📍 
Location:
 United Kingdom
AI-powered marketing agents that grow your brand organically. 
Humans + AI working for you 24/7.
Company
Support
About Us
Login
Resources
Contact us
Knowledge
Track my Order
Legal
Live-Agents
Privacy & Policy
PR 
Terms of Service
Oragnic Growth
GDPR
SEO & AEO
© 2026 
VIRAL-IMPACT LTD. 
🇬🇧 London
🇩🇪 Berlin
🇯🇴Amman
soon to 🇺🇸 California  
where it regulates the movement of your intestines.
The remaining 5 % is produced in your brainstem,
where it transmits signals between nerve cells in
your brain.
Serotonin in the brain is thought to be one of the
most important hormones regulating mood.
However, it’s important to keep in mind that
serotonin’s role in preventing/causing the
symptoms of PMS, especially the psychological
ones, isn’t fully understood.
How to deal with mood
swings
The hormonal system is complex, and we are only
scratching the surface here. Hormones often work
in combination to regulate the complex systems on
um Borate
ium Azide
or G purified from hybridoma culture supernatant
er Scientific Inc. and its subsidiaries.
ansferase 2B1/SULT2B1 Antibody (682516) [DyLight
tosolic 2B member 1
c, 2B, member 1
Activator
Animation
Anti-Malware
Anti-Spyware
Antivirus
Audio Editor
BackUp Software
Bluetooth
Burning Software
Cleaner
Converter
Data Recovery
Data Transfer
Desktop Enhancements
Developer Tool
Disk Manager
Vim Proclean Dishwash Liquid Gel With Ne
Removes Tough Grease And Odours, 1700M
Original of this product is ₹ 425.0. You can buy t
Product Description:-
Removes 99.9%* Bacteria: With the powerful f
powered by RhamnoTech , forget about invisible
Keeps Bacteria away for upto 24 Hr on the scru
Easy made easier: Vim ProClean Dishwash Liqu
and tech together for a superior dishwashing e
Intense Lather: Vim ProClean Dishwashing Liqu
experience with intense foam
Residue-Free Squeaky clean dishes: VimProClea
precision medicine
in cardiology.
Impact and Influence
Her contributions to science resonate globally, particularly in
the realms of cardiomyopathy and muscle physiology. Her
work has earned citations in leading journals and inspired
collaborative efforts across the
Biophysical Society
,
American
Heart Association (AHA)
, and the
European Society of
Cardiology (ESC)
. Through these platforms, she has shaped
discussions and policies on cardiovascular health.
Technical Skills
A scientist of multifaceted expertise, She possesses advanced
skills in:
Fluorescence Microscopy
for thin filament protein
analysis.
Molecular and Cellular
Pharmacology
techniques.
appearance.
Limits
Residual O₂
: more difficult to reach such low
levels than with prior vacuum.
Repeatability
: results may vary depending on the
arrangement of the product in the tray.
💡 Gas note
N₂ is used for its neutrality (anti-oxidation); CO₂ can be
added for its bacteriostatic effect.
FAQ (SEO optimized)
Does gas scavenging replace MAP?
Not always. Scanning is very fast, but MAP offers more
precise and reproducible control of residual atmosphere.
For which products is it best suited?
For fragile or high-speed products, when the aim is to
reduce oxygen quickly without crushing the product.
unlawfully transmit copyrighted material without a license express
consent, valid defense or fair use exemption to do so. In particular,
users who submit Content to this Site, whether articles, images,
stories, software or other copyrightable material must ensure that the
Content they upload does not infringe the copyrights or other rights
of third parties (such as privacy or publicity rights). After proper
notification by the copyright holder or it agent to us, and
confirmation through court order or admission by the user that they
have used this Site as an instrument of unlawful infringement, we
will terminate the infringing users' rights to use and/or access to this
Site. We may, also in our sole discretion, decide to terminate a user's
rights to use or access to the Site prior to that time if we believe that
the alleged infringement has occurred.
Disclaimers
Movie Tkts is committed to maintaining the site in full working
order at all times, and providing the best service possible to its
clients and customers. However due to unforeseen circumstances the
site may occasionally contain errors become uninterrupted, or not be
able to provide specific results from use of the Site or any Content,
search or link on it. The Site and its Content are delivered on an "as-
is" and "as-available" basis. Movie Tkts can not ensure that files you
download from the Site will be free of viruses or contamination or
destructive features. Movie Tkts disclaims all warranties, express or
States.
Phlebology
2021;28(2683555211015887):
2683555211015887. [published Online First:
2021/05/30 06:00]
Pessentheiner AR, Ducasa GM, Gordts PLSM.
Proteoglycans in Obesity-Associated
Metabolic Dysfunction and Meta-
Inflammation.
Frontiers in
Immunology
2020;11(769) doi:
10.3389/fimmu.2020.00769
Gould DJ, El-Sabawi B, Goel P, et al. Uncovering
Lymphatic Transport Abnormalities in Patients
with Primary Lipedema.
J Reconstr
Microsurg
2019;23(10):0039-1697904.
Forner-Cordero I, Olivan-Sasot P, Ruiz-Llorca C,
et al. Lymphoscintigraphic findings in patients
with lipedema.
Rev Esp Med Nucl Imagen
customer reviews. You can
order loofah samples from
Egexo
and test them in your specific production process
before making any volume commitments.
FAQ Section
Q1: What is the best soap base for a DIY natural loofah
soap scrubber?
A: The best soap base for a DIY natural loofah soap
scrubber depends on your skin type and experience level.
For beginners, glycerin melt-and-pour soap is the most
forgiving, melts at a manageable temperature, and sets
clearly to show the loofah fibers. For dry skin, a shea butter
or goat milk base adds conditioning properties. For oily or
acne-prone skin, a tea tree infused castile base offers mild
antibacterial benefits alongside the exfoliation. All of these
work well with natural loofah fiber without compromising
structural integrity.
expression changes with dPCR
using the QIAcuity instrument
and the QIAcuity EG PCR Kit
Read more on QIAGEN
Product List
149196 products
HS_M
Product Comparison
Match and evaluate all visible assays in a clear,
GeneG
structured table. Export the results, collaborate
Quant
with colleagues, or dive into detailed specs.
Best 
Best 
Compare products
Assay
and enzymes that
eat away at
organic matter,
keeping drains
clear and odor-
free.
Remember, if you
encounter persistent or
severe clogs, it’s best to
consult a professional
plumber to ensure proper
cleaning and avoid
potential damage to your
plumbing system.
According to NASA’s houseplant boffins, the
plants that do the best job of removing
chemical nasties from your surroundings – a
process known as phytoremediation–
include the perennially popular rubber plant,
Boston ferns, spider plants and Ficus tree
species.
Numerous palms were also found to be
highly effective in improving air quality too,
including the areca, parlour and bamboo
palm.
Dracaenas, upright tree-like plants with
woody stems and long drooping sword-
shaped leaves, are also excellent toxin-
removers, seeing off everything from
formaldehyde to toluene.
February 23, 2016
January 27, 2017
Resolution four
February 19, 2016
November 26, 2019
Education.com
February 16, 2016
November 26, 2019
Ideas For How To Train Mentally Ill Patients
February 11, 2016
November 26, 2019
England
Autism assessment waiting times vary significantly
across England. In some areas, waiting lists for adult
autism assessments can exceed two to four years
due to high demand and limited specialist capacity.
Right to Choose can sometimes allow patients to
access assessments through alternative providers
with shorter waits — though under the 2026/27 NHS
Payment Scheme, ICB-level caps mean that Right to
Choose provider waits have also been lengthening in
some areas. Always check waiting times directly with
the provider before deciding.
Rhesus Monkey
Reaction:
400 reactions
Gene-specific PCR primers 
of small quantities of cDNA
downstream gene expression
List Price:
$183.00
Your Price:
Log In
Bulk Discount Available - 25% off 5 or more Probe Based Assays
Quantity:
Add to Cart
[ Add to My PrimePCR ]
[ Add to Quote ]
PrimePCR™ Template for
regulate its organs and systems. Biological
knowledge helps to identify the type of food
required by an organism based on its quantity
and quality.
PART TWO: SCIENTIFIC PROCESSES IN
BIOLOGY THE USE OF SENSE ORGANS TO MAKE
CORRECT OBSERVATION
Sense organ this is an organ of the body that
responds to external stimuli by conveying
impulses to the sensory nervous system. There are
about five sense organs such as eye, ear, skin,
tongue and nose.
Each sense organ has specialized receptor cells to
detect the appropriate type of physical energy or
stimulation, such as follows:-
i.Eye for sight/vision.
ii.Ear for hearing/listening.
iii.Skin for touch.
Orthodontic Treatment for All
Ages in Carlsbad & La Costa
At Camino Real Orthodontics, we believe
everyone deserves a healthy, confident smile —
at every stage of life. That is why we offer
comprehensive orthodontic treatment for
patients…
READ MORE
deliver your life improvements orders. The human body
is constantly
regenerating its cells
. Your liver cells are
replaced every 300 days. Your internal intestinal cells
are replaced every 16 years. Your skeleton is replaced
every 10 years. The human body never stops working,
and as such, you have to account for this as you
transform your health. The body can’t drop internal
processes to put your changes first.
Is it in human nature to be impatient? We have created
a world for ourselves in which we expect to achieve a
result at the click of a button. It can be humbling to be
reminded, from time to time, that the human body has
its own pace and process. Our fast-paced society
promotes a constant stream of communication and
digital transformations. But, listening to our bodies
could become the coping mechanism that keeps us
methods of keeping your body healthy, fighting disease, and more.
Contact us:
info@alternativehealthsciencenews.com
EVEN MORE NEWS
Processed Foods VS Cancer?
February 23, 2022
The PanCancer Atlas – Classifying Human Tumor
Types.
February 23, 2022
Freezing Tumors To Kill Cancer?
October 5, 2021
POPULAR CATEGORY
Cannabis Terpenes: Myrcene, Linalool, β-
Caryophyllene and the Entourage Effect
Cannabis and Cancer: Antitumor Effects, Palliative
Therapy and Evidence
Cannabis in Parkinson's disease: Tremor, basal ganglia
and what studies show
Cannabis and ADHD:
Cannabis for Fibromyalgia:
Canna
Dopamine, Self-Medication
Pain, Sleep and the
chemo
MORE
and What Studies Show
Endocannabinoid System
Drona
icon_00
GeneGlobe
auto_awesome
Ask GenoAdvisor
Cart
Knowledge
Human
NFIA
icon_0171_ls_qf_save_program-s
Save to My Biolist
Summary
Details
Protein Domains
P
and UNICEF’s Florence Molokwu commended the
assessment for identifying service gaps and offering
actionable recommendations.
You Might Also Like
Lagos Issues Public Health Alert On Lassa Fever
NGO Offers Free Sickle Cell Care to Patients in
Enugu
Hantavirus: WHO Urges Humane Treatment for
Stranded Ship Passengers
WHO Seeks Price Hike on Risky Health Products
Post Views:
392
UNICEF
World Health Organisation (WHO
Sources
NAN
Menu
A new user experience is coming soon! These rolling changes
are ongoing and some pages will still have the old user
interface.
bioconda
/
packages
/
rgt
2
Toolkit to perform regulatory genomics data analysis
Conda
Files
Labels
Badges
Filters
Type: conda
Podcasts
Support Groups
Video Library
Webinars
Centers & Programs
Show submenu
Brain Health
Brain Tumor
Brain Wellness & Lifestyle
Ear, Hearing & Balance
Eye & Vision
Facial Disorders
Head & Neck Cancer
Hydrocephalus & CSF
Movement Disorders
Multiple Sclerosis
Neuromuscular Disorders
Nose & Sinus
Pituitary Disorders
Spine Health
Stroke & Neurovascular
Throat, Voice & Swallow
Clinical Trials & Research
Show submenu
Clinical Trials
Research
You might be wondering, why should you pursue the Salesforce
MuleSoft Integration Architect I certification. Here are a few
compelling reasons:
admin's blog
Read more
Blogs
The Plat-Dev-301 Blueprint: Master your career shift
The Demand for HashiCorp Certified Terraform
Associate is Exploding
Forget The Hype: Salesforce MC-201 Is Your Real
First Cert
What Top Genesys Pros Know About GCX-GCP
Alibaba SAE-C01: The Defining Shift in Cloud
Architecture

- - - - -

## ABOUT THIS EXERCISE
Throughout the records above, find the lines in which the word "tree" appears and return them.

## OUTPUT FOR THIS EXERCISE
acne-prone skin, a tea tree infused castile base offers mild
Boston ferns, spider plants and Ficus tree
Dracaenas, upright tree-like plants with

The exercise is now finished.